[Opening Reading passage section]

#1
Hi there,
I've been reading the UG reviews and forums for years, but now have a technical problem of my own. I've read the post guidelines & have searched for an answer, but found nothing similar to this. Seems like this is the correct place to post equipment troubleshooting.

I have had my Ashton tube amp, a VP50 1x12 combo, for about 7 years.
Most of that time used only about once a week, never past half volume.
It is designed in Australia, made in China I think.
It’s a 50w amp, using 3x12AX7’s, 1x12AT7 and 2xEL34’s.

What’s gone wrong:
The amp blew a fuse about a year ago, I replaced it, and it was fine.
Then recently the amp started making crackling noises and popping sounds, and soon after blew the fuse.
It was on it’s original tubes, so I replaced the whole set and biased the power tubes.

The amp is now working properly, apart from when it's in “crunch” mode which causes crackling/popping, or electric buzzing sounds.
On any other mode, the amp is fine.
I don’t use the crunch mode often, so I’m not sure if it was doing this before the tubes were changed.
Will letting the amp make these sounds while investigating damage the new tubes or other components? I've switched channels quickly when it started just in case.

Explanation of channels/modes:
The amp has two channels, clean and dirty, each with separate EQ settings and volume, it also has reverb and master volume.

[Closing Reading passage section]

Problems and tasks.
#1 Answer these about the amp forum post:
(a) For about how long has the writer had the amp?
(b) What power tubes does the amp use?
(c) In which mode does the amp make crackling, popping, or buzzing sounds?
#2 Reproduce the part of the amp forum post that begins at "Most of that" and ends after "just in case.", word for word.
The records are separate material, unrelated to the amp forum post.

[Opening Data for review section]

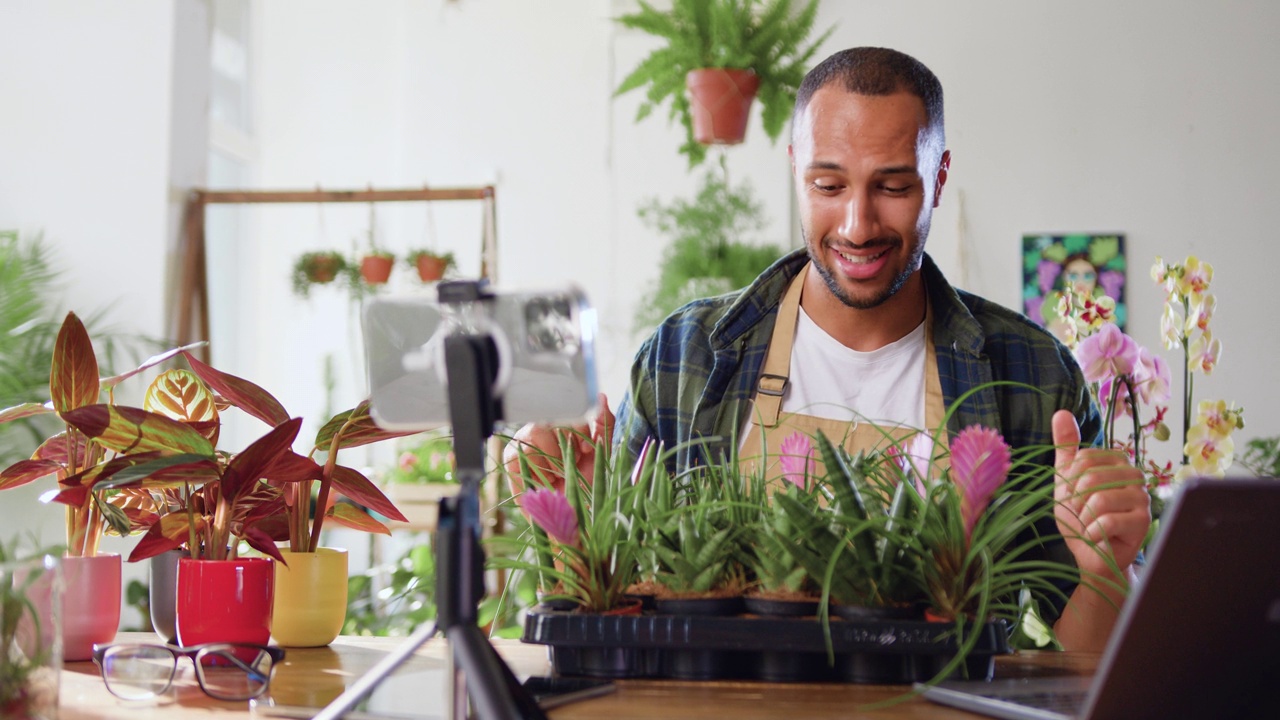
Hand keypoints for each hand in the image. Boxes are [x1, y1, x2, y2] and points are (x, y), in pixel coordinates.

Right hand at [502, 393, 613, 496]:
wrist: (576, 511)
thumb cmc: (589, 481)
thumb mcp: (602, 451)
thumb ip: (605, 423)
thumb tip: (602, 396)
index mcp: (563, 423)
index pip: (567, 409)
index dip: (578, 428)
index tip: (586, 450)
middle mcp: (542, 428)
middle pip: (551, 418)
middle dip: (566, 444)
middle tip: (572, 464)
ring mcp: (524, 441)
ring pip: (534, 431)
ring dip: (552, 457)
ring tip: (559, 474)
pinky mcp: (511, 458)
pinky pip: (518, 453)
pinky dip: (535, 468)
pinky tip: (546, 480)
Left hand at [1052, 409, 1150, 583]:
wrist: (1092, 555)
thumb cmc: (1081, 516)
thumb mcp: (1066, 479)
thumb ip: (1066, 446)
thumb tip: (1062, 412)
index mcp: (1116, 461)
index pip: (1083, 458)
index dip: (1068, 482)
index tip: (1071, 498)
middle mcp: (1133, 474)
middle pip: (1089, 477)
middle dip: (1074, 502)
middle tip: (1079, 515)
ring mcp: (1142, 496)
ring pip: (1098, 498)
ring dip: (1083, 518)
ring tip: (1089, 525)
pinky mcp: (1144, 520)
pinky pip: (1106, 520)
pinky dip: (1092, 532)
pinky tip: (1097, 537)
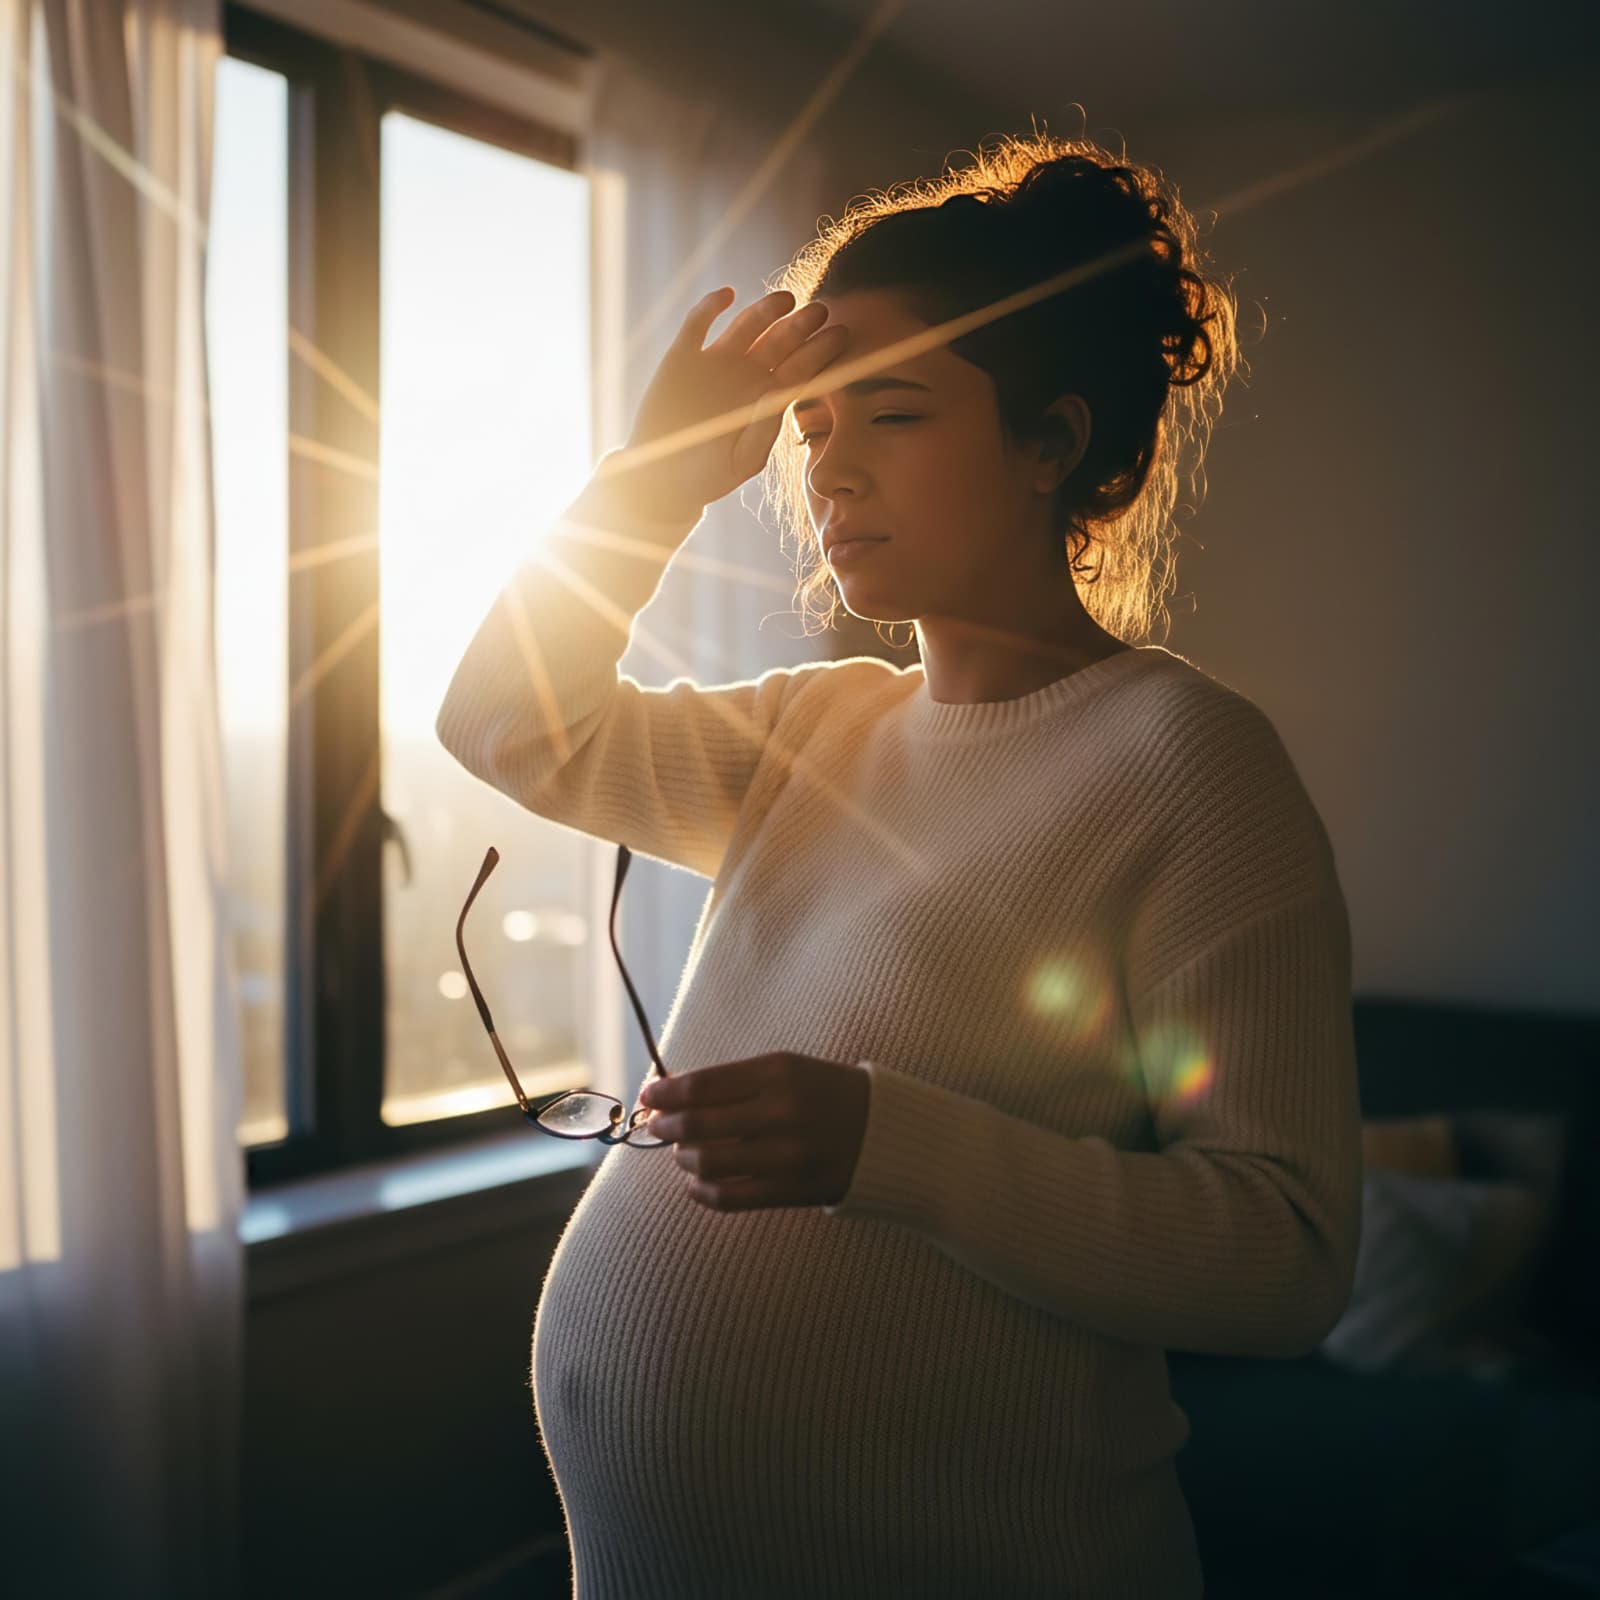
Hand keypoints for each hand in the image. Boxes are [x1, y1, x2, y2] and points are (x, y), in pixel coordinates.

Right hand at [598, 287, 848, 521]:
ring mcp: (715, 363)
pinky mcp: (683, 357)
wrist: (662, 478)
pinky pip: (698, 324)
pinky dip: (710, 307)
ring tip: (786, 299)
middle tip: (820, 311)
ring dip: (765, 310)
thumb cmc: (709, 476)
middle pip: (780, 341)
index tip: (841, 333)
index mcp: (767, 398)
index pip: (801, 368)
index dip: (821, 351)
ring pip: (746, 326)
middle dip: (800, 326)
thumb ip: (763, 430)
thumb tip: (777, 391)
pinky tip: (727, 295)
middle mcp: (746, 375)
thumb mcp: (742, 462)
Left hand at [637, 1051, 870, 1211]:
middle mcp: (780, 1112)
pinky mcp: (790, 1191)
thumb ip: (732, 1081)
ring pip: (706, 1163)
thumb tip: (671, 1092)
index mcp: (777, 1072)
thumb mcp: (785, 1069)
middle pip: (697, 1125)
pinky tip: (697, 1183)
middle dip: (666, 1126)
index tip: (648, 1096)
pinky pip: (728, 1197)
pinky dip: (701, 1192)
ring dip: (684, 1158)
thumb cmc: (824, 1092)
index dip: (665, 1093)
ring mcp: (786, 1155)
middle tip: (658, 1126)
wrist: (883, 1131)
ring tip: (684, 1152)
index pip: (702, 1085)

[Closing Data for review section]

Results of the tasks.
#1
(a) About 7 years.
(b) Two EL34s.
(c) "Crunch" mode.

#2
Most of that time used only about once a week, never past half volume.
It is designed in Australia, made in China I think.
It’s a 50w amp, using 3x12AX7’s, 1x12AT7 and 2xEL34’s.

What’s gone wrong:
The amp blew a fuse about a year ago, I replaced it, and it was fine.
Then recently the amp started making crackling noises and popping sounds, and soon after blew the fuse.
It was on it’s original tubes, so I replaced the whole set and biased the power tubes.

The amp is now working properly, apart from when it's in “crunch” mode which causes crackling/popping, or electric buzzing sounds.
On any other mode, the amp is fine.
I don’t use the crunch mode often, so I’m not sure if it was doing this before the tubes were changed.
Will letting the amp make these sounds while investigating damage the new tubes or other components? I've switched channels quickly when it started just in case.